I laughed out loud as I read Dr. Katz’s article today in the Huffington Post. My favorite line referenced the “religion of food.” People certainly voice their opinions about the best diet, the best food, the worst food, taboo food, immoral food, and every other polarizing descriptor. If a specific dietary approach works, or someone is invested in a particular ideology, everyone else is fair game. Let the spewing begin.
I appreciate the need to calm the evangelist rhetoric about food or preferred approaches to food. Maybe the noise will calm down when medicine, public health, and other authoritarian entities step back from their own posturing. People speak with passion about what works for them because medical and nutrition authorities are very busy telling everyone how to eat as if everyone has the same needs.
It is seductive to reduce complex issues to black and white thinking. In the nutrition world, even people who should know better get tripped into good food/bad food thinking. A recent tirade by John Stewart offers evidence that reductionist thinking compromises more thoughtful discussion and intelligent debate about everything. I understand that when someone feels overwhelmed they are likely to think abut issues in more simplistic terms, if merely to calm their anxiety.
Some of the issue may be linked to a fixed mind set–found in consumers and health care practitioners alike. A fixed mind set invests more in intelligence and talent as opposed to learning and growing. A natural extension of a fixed mind set in the health care field involves smart and educated professionals telling everyone else how they should eat. Patients and consumers get tired of being ignored, dismissed and patronized. Dr Katz notes all the ways others are unable to acknowledge that one dietary approach doesn’t work for everyone, but I hope he calls out the USDA Dietary Guidelines, My Plate, The Obesity Algorithm, and other health care directives with equal force. Too many food guides do not address the needs of individuals and contribute to poor health more than anyone wants to admit. I’m not surprised Dr. Katz gets attacked from vegans, Paleo enthusiasts, and other narrow and prescriptive dietary advocates — especially folks living their own fixed mind set existence. They are screaming to be heard.
All of us in health care and public health arena need to stop pretending that there is one right way to eat. We need to listen with genuine curiosity and learn from our patients about their experiences before we can begin to support their journey. The goal should be figuring out an approach to food that works for them, not engaging in a power struggle determining who is right. Maybe we need to rethink our approach to public health nutrition and figure out how to make sophisticated nutrition support available to the everyone. Here are my top three suggestions:
- Recognize that the randomized clinical trial does very little to address the personal experience of any one person. Research is important, but clinicians and researchers alike need to pay more attention to the range and not just the point of statistical significance.

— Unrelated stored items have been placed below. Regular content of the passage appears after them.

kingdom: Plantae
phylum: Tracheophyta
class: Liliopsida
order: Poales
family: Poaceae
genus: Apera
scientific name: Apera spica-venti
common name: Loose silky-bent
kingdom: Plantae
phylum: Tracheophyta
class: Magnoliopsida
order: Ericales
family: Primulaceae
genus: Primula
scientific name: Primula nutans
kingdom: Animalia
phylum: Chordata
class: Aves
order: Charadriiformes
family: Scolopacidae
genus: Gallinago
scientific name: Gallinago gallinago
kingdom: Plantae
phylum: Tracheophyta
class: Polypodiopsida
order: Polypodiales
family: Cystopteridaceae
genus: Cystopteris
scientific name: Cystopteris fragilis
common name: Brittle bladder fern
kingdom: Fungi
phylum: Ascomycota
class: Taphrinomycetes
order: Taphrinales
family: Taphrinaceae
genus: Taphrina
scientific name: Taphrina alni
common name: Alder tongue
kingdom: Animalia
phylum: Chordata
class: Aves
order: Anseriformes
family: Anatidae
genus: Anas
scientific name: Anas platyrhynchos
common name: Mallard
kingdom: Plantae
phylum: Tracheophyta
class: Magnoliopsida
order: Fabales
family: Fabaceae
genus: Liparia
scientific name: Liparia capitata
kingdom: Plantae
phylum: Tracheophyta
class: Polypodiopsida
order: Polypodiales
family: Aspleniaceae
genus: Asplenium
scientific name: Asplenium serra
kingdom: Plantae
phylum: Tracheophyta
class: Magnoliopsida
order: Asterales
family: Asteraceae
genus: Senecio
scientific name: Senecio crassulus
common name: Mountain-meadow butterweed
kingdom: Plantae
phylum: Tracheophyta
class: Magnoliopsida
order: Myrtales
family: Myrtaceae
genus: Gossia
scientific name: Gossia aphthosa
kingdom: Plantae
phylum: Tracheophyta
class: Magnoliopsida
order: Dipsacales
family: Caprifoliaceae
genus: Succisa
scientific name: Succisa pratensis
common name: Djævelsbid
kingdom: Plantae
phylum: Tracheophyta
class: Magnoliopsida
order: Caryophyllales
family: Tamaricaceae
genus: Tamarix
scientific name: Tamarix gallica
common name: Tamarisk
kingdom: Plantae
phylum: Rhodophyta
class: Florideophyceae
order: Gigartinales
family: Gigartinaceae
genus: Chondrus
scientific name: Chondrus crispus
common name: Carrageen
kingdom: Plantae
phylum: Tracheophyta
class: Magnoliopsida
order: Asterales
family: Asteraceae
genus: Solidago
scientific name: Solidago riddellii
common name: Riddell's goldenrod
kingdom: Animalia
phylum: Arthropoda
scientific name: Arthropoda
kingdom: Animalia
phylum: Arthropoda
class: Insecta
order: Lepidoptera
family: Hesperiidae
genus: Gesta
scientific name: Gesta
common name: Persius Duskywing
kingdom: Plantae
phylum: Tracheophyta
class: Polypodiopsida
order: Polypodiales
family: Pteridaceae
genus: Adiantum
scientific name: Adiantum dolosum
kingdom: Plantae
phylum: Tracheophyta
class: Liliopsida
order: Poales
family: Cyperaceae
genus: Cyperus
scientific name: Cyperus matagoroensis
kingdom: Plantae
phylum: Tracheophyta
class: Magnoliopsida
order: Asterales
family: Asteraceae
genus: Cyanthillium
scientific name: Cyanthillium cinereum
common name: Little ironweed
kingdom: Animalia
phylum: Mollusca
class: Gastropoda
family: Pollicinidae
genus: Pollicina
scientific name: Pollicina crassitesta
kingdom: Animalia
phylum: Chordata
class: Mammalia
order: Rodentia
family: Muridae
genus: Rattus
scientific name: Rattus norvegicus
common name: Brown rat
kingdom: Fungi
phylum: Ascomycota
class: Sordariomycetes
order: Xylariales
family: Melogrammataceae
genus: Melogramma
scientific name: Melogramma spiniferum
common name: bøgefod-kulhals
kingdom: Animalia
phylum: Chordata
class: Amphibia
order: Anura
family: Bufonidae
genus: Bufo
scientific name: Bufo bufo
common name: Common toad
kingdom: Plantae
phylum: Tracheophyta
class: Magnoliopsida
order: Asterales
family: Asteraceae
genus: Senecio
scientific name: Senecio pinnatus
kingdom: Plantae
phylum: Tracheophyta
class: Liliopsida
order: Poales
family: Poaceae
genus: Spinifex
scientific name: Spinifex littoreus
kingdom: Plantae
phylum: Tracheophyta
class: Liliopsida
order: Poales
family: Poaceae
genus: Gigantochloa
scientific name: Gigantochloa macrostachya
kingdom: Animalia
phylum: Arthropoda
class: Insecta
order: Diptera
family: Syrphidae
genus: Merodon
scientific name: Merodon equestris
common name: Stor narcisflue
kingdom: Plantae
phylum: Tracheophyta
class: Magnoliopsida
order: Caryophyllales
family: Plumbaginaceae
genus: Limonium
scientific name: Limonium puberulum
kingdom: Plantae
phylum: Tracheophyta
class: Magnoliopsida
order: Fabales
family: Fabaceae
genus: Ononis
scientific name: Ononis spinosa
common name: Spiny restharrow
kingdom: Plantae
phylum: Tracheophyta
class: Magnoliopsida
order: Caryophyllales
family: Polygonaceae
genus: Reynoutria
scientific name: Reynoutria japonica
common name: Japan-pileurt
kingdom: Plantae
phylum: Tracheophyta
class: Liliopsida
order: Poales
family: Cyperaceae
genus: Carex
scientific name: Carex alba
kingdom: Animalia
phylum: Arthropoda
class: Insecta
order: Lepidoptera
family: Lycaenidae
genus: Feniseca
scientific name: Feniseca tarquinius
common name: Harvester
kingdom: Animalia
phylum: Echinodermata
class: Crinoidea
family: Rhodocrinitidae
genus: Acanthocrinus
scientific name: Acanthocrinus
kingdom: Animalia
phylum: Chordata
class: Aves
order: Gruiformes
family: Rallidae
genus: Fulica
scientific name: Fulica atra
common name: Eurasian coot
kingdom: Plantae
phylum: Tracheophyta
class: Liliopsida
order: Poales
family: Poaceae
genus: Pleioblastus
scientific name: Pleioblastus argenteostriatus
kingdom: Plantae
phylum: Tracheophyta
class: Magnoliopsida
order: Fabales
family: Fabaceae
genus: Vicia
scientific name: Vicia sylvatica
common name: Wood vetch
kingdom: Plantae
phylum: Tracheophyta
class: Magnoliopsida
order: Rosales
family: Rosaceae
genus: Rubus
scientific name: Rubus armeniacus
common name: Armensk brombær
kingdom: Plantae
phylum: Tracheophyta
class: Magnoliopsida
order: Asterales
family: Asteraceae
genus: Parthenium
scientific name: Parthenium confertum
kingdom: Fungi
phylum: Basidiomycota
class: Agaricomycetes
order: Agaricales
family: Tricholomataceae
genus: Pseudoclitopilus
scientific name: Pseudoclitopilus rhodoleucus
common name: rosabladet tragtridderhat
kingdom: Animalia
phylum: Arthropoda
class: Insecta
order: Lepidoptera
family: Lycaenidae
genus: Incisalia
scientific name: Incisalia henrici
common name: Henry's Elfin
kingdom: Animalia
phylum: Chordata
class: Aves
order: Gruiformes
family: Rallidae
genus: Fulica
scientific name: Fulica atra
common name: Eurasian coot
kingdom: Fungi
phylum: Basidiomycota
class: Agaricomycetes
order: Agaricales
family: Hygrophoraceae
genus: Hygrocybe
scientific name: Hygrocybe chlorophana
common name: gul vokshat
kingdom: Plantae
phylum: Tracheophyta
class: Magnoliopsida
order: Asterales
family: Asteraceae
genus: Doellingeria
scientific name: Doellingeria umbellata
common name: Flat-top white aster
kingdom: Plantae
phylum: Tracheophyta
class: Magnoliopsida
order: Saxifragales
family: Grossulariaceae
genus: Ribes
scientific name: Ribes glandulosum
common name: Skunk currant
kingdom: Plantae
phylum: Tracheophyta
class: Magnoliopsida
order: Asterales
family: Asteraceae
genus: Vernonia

- Figure out a way to provide adequate nutrition support for every person from a qualified nutrition professional. What could be more important that teaching people how to feed their health from someone who specializes in the science of food and nutrition– and the tricky task of integrating knowledge with behavior. Conventional diet therapy fall short. Following a prescriptive diet or an an obesity algorithm that is more about diagnosis and directives for treatment is not the same as working with a client to bridge the gap between knowledge and behavior.
- Reimburse qualified nutritionists and dietitians for nutrition services for all appropriate diagnoses, including obesity. It is absurd to think the majority of primary care doctors–or obesity medicine specialists– are the most cost effective practitioners to adequately counsel clients regarding something as complex as weight management.
Lastly, we need to figure out who will pay for these services, unless we are happy with the status quo. Will it be worth it? I invite some brilliant economist to calculate the percentage of our GNP derived from the manufacture of highly processed food, pollution and waste from industrialized farming, chemical contamination, increasing stress of the workplace, and other factors that contribute to poor metabolic health? Add that number to all the money we throw at so called “health care” that mostly treats disease. Can’t wait to find out how those dollars compare to the cost for appropriate nutrition support. Let me know.